Residential buildings were also targeted in Manama, with officials saying firefighters and civil defense teams had been dispatched to the scene.
“The sound of the first explosion terrified me,” said a 50-year-old retiree living near the US base in Manama’s Juffair area, where residents were quickly evacuated.
The UAE, Saudi Arabia and Qatar warned they reserved the right to respond to the attacks.
The oil-and-gas-rich Arab monarchies, lying just across the Gulf from Iran, are long-term American allies and host a clutch of US military bases.
“The Gulf states are sandwiched between Iran and Israel, and have to bear the worst inclinations of both,” said Bader Al-Saif, an assistant professor at Kuwait University.
“Iran’s attacks on the Gulf are misplaced. They’ll only alienate its neighbors and invite further distancing from Iran,” he added.
Conflict is unusual in the Gulf, which has traded on its reputation for stability to become the Middle East’s commercial and diplomatic hub.
‘Significant damage’
The unprecedented barrage targeted Qatar’s Al Udeid base, the region’s biggest US military base, as well as Riyadh and eastern Saudi Arabia.

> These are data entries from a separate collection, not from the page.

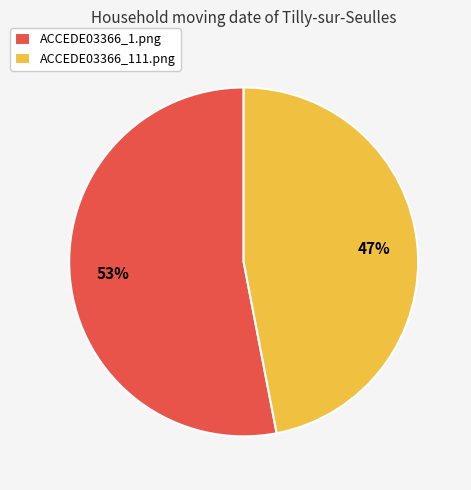

The ACCEDE03366_1.png slice represents 53% of the pie. True or false?

True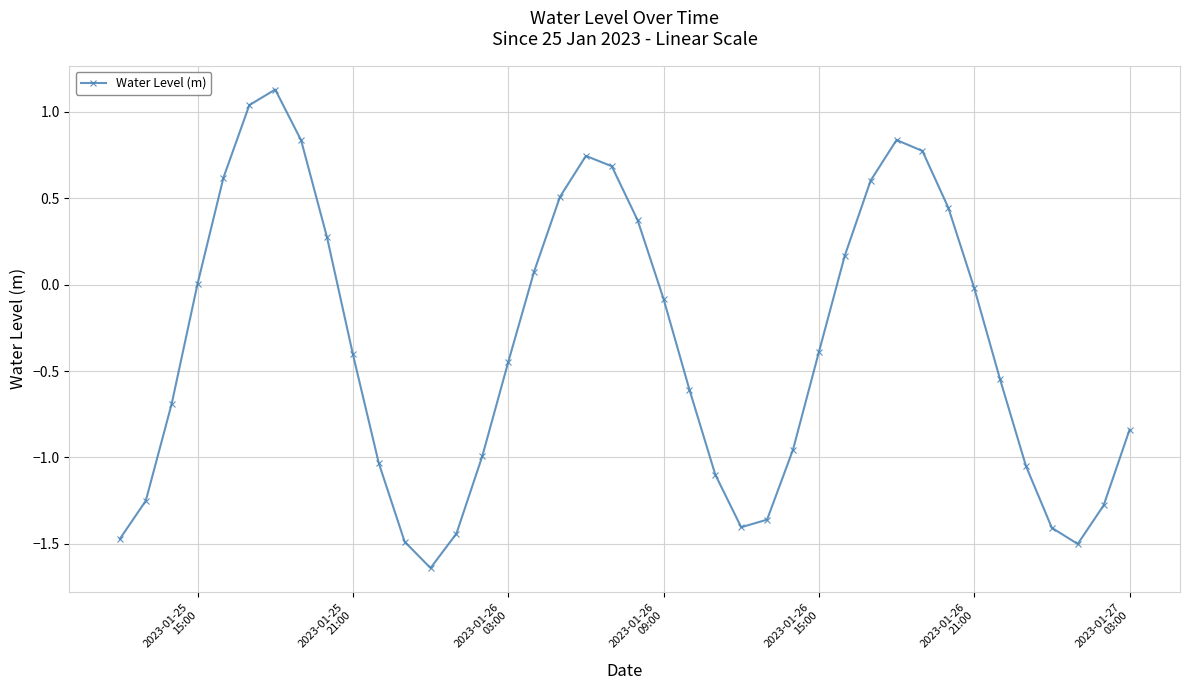

True or false: the data has more than 0 interior local peaks.

True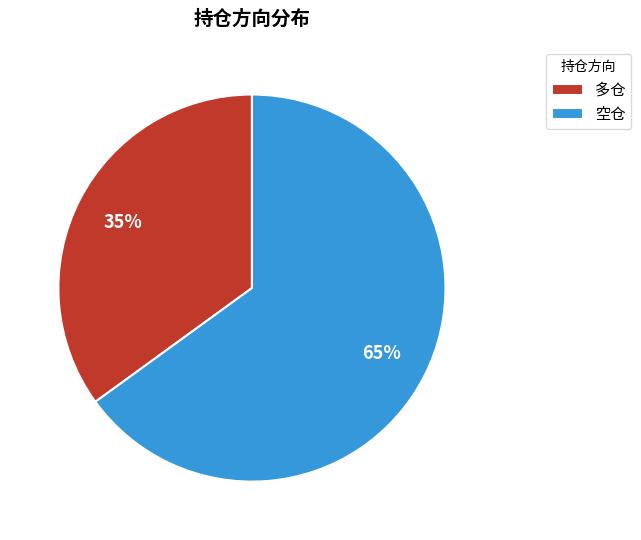

Between 多仓 and 空仓, which is larger?

空仓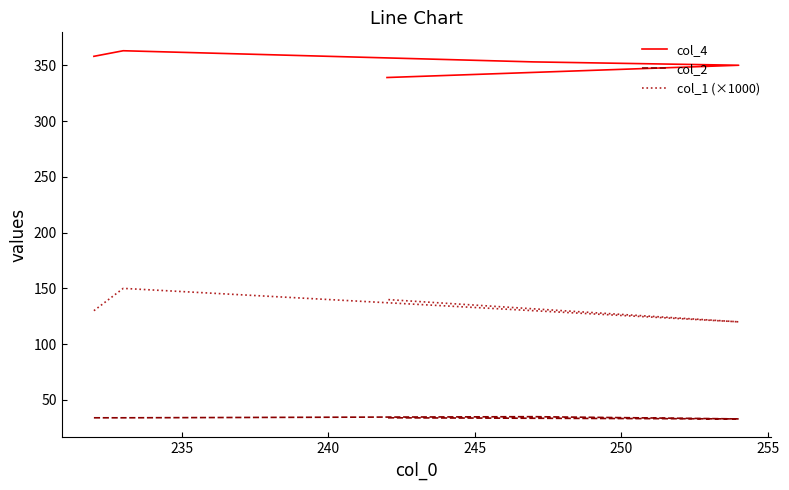

What is the sum of the col_4 values at 250 and 245?

689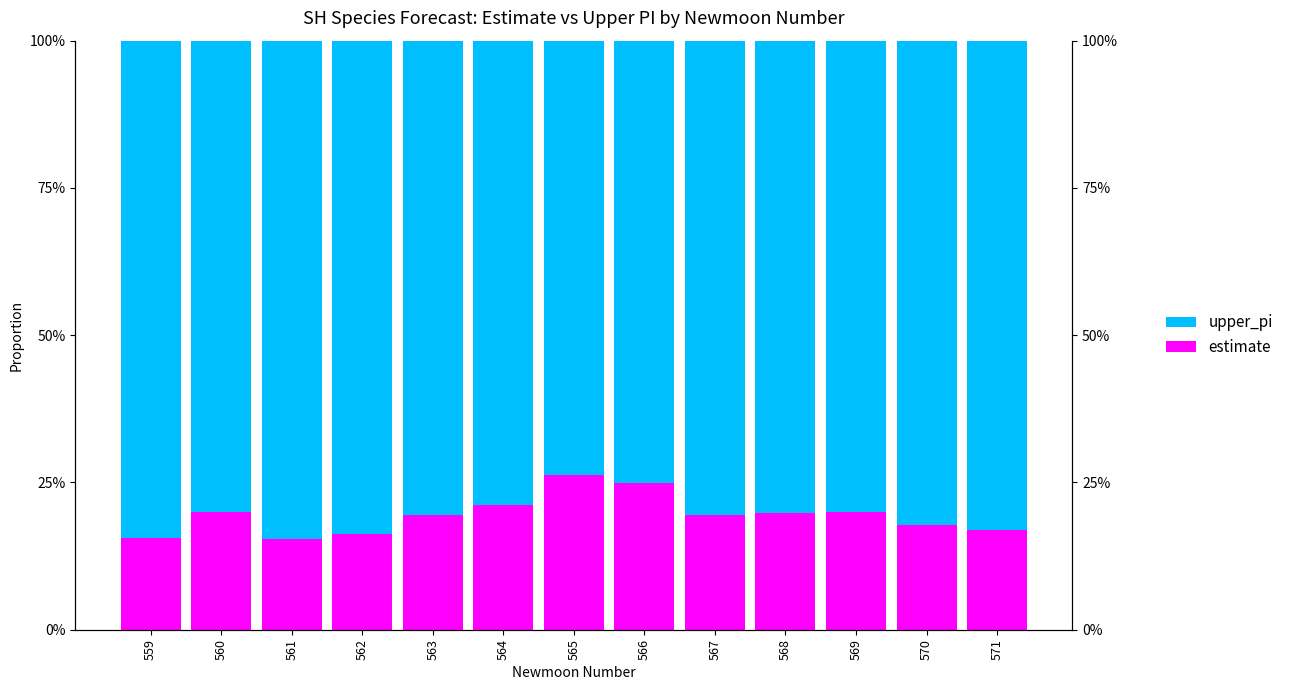

At 568, list the series in order from largest to smallest.

upper_pi, estimate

The UAE, Qatar and Kuwait all announced that their airspace was closed.
An AFP journalist in Qatar saw one missile destroyed in a puff of white smoke, while another in Dubai saw a volley of Patriot interceptors taking off.
Iran fired missiles at Al Udeid last June after US strikes targeted Iranian nuclear facilities during a brief war with Israel.
The escalation also saw Saudi Crown Prince Mohammed bin Salman and UAE President Mohamed bin Zayed speak for the first time since a public row in late December.
The Saudi de facto ruler called the Emirati president and the pair discussed Iran’s retaliatory strikes on the Gulf and expressed solidarity and sympathy.
In Kuwait, an Iranian missile attack caused “significant damage” to the runway at an air base hosting Italian air force personnel, Italian Foreign Minister Antonio Tajani was quoted by the ANSA news agency as saying.
Late on Saturday, Kuwaiti officials said a drone targeted a naval base there with air defense forces intercepting the projectile, according to a post by the defense ministry on X.
For many residents in the Gulf, which has drawn a cosmopolitan, largely expat population, the reaction was one of shock.
“I heard the explosions, I don’t know what I felt,” a Lebanese woman living in Riyadh told AFP.
“We came to the Gulf because it’s known to be safer than Lebanon. Now I don’t know what to do or how to think really.”